Putin, who had made expanding trade with China a priority for Russia, did not mention these figures, saying only that bilateral trade reached 56 billion dollars in 2008.
The Russian strongman also welcomed Chinese delegation's "very successful" participation at a summit of the Shanghai Cooperation Organisation (SCO) earlier this week in the Russian city of Yekaterinburg.
SCO is a regional grouping of Russia, China and four Central Asian countries that has been seen as a potential counterweight to Western-led international organisations like NATO.
The two leaders were to oversee an intergovernmental meeting on Wednesday and Hu was scheduled to meet Russian President Dmitry Medvedev later in the day.
Diplomatic ties between the two permanent UN Security Council members have been founded on a common stance on issues from Iran and North Korea's nuclear programmes to the Middle East, Sudan and non-proliferation.

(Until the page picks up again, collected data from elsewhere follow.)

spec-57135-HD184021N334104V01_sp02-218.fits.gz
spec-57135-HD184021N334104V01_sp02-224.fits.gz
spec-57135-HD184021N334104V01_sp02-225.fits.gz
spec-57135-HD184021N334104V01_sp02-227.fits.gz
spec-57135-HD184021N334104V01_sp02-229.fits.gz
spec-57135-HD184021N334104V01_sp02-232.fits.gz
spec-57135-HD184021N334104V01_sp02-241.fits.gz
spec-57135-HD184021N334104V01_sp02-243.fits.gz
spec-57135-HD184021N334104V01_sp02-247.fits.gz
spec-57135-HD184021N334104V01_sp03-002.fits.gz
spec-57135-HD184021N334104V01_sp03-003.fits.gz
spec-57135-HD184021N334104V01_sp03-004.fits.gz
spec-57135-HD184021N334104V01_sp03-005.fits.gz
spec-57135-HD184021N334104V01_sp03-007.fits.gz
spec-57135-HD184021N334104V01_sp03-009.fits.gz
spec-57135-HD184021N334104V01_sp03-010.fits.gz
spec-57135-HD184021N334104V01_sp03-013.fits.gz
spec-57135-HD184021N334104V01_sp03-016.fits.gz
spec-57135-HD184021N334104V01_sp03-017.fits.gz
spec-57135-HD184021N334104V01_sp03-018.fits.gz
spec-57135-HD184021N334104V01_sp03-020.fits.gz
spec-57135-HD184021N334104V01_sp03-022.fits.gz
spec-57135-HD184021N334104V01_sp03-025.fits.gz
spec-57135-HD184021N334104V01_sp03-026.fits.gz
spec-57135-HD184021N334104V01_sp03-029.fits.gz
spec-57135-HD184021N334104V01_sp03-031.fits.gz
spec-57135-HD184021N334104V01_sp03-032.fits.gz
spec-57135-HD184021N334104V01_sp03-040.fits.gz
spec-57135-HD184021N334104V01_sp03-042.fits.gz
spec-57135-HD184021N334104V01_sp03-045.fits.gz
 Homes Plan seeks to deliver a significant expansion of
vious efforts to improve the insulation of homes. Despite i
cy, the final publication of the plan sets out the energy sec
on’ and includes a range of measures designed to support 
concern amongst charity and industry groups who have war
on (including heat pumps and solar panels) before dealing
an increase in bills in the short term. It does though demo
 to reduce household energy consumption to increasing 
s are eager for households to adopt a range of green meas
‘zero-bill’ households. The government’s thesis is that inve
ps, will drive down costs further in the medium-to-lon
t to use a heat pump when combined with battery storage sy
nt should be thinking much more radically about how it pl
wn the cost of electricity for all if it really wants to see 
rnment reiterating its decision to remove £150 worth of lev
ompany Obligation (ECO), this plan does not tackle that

Russia and China are also part of a four nation group of emerging economic powers that includes India and Brazil and this week displayed its ambitions in a first summit meeting attended by Hu and Medvedev.
The two countries, which normalised ties in 1989, signed a landmark agreement in 2004 ending long-standing disputes along their 4,250-kilometre (2,635-mile) border.
While they have stepped up competition for influence over energy resources in Central Asia, their cooperation in regional clubs such as the SCO are proof of common ambition to balance US hegemony.
Hu this week flaunted Beijing's economic influence in the SCO, saying China would extend a 10 billion dollar credit to member states during the global crisis.
Both Russia and China have also announced their intention to buy the International Monetary Fund's first-ever bond offer as at least Moscow has declared to the detriment of its dollar bond holdings.
Energy-hungry China has also pushed hard to obtain greater access to Russia's vast oil resources.
Last year the two countries signed a long-awaited deal to build a pipeline to pump oil and gas from Siberian oil fields straight to China.
"We have started a complex cooperation in the oil sphere and reached an important breakthrough in the energy sphere," Hu said.